En principio, la arquitectura debe hacerse de tal modo que no condicione a los habitantes a hacer un uso predeterminado por el arquitecto, del espacio que ha sido puesto a su disposición. De igual modo, es conveniente para quien realiza el proyecto, evitar involucrarse demasiado en su interpretación, teorización y en el control total de la obra, una vez que ha sido terminada.
El uso e interpretación racional de los espacios producidos por arquitectos queda en manos de los usuarios y de los críticos. La tarea fundamental de los proyectistas es la de anticipar y planificar los espacios del modo óptimo desde puntos de vista económicos, sociales, estructurales, climáticos, funcionales, expresivos, etcétera. Pero más allá de toda razón, existe también la emoción que un espacio arquitectónico provocará, casi inevitablemente, en sus visitantes.
A pesar de la virtual imposibilidad de condicionamiento de los estímulos emocionales, el arquitecto sí está en posición y tiene pleno derecho y libertad para expresar sus propias emociones a través de su obra.
Uno de los elementos de expresión que no se relaciona con la razón es sin duda el uso del color, aunque desde luego no es el único de ellos. También la luz, las texturas de los materiales, el agua, las proporciones y medidas de los espacios, son elementos de expresión emocional.

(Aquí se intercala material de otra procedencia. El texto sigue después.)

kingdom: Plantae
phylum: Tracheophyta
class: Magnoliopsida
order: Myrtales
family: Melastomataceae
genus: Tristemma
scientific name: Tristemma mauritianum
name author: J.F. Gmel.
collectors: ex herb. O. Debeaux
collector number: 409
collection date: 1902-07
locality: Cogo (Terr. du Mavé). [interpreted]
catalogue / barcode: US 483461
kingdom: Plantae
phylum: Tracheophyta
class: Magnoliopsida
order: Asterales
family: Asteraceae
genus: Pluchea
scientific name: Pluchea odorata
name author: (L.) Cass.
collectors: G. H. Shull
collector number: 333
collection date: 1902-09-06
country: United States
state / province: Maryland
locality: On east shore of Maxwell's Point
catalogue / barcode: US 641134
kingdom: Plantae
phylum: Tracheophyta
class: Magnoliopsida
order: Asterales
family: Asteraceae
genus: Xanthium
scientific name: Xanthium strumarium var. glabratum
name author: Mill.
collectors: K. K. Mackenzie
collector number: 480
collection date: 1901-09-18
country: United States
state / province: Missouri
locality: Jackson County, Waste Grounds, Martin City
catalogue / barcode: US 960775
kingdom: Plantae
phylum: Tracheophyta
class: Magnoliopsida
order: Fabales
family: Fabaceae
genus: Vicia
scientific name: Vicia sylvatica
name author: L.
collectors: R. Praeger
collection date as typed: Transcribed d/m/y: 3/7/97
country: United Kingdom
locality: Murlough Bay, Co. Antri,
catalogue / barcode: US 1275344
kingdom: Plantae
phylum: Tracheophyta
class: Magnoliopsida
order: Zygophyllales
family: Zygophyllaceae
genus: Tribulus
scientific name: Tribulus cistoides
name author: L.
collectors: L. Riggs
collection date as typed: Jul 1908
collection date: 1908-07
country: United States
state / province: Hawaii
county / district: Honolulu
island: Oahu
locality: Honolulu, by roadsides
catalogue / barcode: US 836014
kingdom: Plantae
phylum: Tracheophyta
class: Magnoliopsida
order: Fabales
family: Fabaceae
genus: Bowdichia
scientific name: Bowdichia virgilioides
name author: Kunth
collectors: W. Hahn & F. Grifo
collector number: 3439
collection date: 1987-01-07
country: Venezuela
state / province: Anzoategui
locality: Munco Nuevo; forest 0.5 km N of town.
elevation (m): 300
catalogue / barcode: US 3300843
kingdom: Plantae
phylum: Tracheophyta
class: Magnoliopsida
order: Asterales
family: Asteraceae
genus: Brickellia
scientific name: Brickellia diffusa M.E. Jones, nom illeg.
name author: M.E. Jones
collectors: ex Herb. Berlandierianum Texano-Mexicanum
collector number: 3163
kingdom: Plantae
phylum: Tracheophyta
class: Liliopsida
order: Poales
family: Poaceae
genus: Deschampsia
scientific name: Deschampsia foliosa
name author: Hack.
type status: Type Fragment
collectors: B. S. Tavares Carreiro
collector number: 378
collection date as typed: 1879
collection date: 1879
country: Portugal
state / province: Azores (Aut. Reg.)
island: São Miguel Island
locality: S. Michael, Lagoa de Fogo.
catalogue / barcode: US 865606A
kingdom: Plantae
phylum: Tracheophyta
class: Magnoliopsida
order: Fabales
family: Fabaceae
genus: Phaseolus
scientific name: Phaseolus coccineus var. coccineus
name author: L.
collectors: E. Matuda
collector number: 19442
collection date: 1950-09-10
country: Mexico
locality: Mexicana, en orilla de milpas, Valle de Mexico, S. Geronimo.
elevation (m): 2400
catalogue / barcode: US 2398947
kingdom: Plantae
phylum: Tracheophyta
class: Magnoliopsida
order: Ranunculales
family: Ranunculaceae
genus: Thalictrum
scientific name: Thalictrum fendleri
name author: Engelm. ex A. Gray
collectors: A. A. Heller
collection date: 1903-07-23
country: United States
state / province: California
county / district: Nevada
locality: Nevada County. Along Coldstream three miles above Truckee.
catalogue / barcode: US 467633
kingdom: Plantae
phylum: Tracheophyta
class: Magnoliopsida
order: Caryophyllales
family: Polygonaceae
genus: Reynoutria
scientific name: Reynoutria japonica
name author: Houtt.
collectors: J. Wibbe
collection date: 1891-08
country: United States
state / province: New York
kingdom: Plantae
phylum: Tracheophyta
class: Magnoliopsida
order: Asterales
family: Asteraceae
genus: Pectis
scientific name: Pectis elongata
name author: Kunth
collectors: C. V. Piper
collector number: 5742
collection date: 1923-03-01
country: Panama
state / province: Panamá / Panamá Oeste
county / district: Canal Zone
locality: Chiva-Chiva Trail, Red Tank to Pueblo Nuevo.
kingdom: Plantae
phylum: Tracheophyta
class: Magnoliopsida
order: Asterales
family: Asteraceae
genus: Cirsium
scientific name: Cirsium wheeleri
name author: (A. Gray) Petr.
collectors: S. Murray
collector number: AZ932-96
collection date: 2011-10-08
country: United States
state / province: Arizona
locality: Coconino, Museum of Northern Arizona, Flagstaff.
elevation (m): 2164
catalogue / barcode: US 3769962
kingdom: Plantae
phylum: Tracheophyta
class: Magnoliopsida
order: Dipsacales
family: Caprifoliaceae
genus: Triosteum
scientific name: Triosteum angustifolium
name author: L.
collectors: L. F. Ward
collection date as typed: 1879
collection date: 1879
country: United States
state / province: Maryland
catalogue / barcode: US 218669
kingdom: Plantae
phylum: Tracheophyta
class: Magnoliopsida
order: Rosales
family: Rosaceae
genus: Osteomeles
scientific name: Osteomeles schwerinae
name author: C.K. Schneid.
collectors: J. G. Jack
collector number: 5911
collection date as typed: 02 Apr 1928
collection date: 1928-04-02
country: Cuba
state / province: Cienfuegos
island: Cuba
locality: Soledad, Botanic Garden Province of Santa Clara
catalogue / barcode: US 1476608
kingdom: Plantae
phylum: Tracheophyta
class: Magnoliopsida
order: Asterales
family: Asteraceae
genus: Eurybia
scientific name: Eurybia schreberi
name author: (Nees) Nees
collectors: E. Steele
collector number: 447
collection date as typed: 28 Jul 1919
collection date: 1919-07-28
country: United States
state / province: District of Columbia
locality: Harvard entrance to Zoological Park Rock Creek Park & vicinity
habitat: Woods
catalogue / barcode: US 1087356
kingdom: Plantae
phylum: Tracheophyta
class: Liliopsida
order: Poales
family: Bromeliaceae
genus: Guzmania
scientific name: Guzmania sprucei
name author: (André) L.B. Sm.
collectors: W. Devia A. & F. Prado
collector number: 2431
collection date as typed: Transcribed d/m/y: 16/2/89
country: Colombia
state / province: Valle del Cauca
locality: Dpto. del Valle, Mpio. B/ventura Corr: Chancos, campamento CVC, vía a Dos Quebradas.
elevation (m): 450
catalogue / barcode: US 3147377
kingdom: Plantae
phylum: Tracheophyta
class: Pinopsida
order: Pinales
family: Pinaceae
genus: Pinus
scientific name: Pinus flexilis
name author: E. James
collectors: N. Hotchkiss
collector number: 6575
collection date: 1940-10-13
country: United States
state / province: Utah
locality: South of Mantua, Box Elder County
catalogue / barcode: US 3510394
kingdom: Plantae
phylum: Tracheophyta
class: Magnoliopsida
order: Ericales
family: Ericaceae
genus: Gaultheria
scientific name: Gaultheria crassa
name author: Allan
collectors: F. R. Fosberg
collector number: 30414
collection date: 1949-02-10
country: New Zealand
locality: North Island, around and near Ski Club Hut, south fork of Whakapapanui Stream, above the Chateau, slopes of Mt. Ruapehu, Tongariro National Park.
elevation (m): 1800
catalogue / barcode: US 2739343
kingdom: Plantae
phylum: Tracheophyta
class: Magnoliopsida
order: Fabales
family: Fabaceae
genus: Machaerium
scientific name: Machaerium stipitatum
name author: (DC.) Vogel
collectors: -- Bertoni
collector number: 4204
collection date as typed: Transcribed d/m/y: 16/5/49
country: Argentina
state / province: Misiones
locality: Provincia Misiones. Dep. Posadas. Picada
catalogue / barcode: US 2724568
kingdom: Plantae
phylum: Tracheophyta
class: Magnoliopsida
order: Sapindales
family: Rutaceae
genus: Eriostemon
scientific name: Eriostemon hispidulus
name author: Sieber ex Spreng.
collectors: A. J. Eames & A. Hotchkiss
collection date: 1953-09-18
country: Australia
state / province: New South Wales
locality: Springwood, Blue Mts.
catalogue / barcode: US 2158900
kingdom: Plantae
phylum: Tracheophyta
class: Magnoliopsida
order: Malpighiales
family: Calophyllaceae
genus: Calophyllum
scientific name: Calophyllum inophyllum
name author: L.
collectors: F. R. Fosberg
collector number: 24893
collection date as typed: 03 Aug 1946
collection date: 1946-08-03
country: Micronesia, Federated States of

Es indescriptible la sensación que uno experimenta cuando penetra en un espacio tan cargado de elementos provocadores de emociones como los espacios religiosos, desde la antigüedad hasta el modernismo. En ellos la luz, el sonido, los aromas y todos los estímulos estéticos están colocados con la intención primordial de emocionarnos, sin que ello demerite la importancia de todos los demás factores racionales que han originado a la obra, pero que no sustituyen a la emoción.